“So they rolled the stone aside. Then Jesus looked up to heaven and said, “Father, thank you for hearing me. You always hear me, but I said it out loud for the sake of all these people standing here, so that they will believe you sent me.” Then Jesus shouted, “Lazarus, come out!” And the dead man came out, his hands and feet bound in grave clothes, his face wrapped in a head cloth. Jesus told them, “Unwrap him and let him go!””
John 11:41-44 NLT
After the people removed the stone that sealed the entrance to Lazarus’ tomb, there was a pause while Jesus spoke publicly with His Father in Heaven. Jesus looked up to heaven as He did this, removing all doubts about who He was conversing with, and from the content of the prayer enabling the people who were standing around the tomb to have an opportunity to finally understand that Jesus had been sent by God. Then perhaps there was another pause before Jesus shouted, “Lazarus, come out”. How could a body dead and buried for four days hear the call of Jesus? But there came a shuffling noise and at last a body wrapped in grave clothes appeared at the entrance of the tomb. Even the cloth wrapped around his head was still there. What did the people think? Shock? Fear? Wonder? Elation? They froze, not knowing what was going on and what they should do, so Jesus had to tell them to release Lazarus from the strips of cloth. What about the signs of decomposition? What about the smell that Martha was so afraid would be there? Someone would have had to find a robe to cover Lazarus’ nakedness. Did his sisters explode in floods of emotion, their grief replaced by wonder and elation? All the professional mourners suddenly found themselves out of a job. There would have been absolute chaos there for a time, but John’s account in his Gospel dispassionately just gave the facts of what happened.

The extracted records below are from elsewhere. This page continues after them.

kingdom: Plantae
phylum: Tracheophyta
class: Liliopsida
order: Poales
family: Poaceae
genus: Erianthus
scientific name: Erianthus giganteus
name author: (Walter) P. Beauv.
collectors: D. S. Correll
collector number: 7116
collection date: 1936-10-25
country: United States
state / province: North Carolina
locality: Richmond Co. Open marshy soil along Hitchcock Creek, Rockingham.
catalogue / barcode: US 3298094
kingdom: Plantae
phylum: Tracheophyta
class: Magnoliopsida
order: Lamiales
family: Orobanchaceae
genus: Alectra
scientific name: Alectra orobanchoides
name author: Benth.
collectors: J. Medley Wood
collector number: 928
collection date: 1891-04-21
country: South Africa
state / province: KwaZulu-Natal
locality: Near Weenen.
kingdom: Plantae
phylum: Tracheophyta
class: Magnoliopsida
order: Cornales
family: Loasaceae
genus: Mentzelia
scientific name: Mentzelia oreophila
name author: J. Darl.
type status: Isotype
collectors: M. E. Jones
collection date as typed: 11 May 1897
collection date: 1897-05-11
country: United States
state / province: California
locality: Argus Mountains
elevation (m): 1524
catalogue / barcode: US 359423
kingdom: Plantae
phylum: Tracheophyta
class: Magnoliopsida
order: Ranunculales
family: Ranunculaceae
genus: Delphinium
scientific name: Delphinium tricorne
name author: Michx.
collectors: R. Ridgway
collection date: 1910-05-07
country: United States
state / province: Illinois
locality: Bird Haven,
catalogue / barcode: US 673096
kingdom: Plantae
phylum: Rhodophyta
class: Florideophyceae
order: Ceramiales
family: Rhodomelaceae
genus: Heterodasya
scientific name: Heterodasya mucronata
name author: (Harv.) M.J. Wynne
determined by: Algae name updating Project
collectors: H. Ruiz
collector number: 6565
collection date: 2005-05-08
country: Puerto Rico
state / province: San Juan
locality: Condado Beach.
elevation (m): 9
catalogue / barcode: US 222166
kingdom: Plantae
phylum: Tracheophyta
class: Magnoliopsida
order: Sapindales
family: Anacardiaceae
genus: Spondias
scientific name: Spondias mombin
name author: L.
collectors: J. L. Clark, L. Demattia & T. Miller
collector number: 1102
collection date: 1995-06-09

We can’t even start to imagine the impact that event would have had on the people. We pilgrims read the account factually, though of course still realising that an amazing miracle had taken place. But how would we have felt about the situation had we stood there in the sandals of one of the people standing at the tomb? Often a Biblical message or account is notable not so much by what it said but what it doesn’t say. In a sense, Lazarus and his sisters, dear friends of Jesus, were caught up in an amazing miracle that has touched countless people, then and ever since. Jesus used the opportunity of Lazarus’ illness and subsequent death as a once and for all time demonstration of the power and glory of God. His sisters had the opportunity to turn their faith and belief in Jesus into something even stronger.
God doesn’t have favourites amongst His children. We are all treated the same by our loving Heavenly Father. Lazarus had died and was buried, and his spirit was in Heaven. He had left his human life, and his earthly body, behind and he was now in a place of no more sickness, tears and death, in the presence of God. But the next thing he heard was Jesus calling his name, and his spirit was returned to his body, a body released from death, a body miraculously just as it was before his illness, warts and all. Extrapolating this to all believers who have died, is the next thing they hear when they find themselves in Heaven, the voice of Jesus calling their name? In a timeless eternity, will this be followed by the believer’s spirit being reunited with their resurrected body? A body just like the one Jesus had?
The down side for Lazarus was that he had to die again. But any feelings of resentment that he might have felt would have been replaced by the comfort that through his whole experience, many, perhaps countless, souls had come to know Jesus and believe in Him.
Dear God. You constantly amaze us and we thank You for the faithful men who wrote down what Your Spirit told them to. On our knees today we worship You. Amen.